The Modoc County Record
- Type: Weekly newspaper
- Founder: R.H. Stanley
- Publisher: TJ Montemer
- Founded: 1892
- Language: English
- Headquarters: 135 N Main St, Alturas, CA 96101
- OCLC number: 28103482
- Website: modocrecord.com

= The Modoc County Record =

Weekly newspaper published in Alturas, California

The Modoc County Record is a weekly newspaper published in Alturas, California.

== History ==
In June 1892, R.H. Stanley (better known as "Heenan") founded the Surprise Valley Record in Cedarville, California. Stanley operated the paper until his death in May 1930. He was then succeeded by his son E. Heath Stanley.
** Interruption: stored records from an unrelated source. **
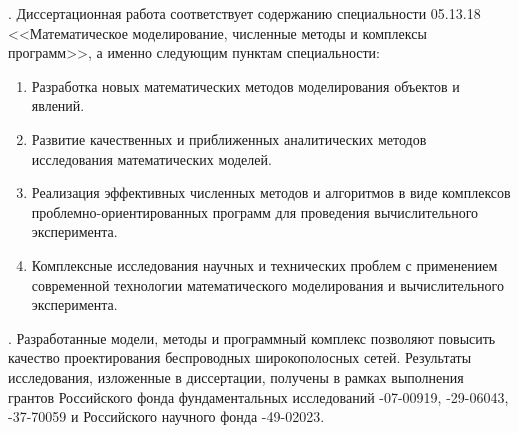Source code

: \begin{enumerate}[beginpenalty=10000]
\end{enumerate}

{\fieldresearch}. Диссертационная работа соответствует содержанию специальности 05.13.18 <<Математическое моделирование, численные методы и комплексы программ>>, а именно следующим пунктам специальности:
\begin{enumerate}
    \item Разработка новых математических методов моделирования объектов и явлений.
    \item Развитие качественных и приближенных аналитических методов исследования математических моделей.
    \item Реализация эффективных численных методов и алгоритмов в виде комплексов проблемно-ориентированных программ для проведения вычислительного эксперимента.
    \item Комплексные исследования научных и технических проблем с применением современной технологии математического моделирования и вычислительного эксперимента.
\end{enumerate}

{\influence}. Разработанные модели, методы и программный комплекс позволяют повысить качество проектирования беспроводных широкополосных сетей. Результаты исследования, изложенные в диссертации, получены в рамках выполнения грантов Российского фонда фундаментальных исследований -07-00919,  -29-06043, -37-70059 и Российского научного фонда -49-02023.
After he was appointed Cedarville postmaster, his wife Mrs. Christine Stanley leased the paper in July 1936 to Robert M. Sloss, who founded the Modoc County Times in 1929 and for the past few years worked at the Lassen Advocate and Red Bluff News. Sloss later moved the paper to Alturas and renamed it to the Modoc County Record.

In February 1952, Sloss purchased the Alturas Plaindealer from Lloyd Rogers who was leasing it from Donald Mathewson, who bought it a decade prior from Mrs. Gertrude French. Sloss merged the Plaindealer with the Record, to form the Modoc County Record and Alturas Plaindealer. The name was shortened to the Modoc County Record in 1960.

In 1979, editor Robert L. Sloss, son on Robert M. Sloss, was sued for $250,000 in damages for writing about a murder in a column titled "20 Years Ago Today." A jury rejected the charges. Rick Holloway operated the paper for decades and was cited or interviewed as an expect on Modoc County for the Los Angeles Times and The New York Times. In April 2024, the Record was purchased by TJ Montemer from Rick and Jane Holloway.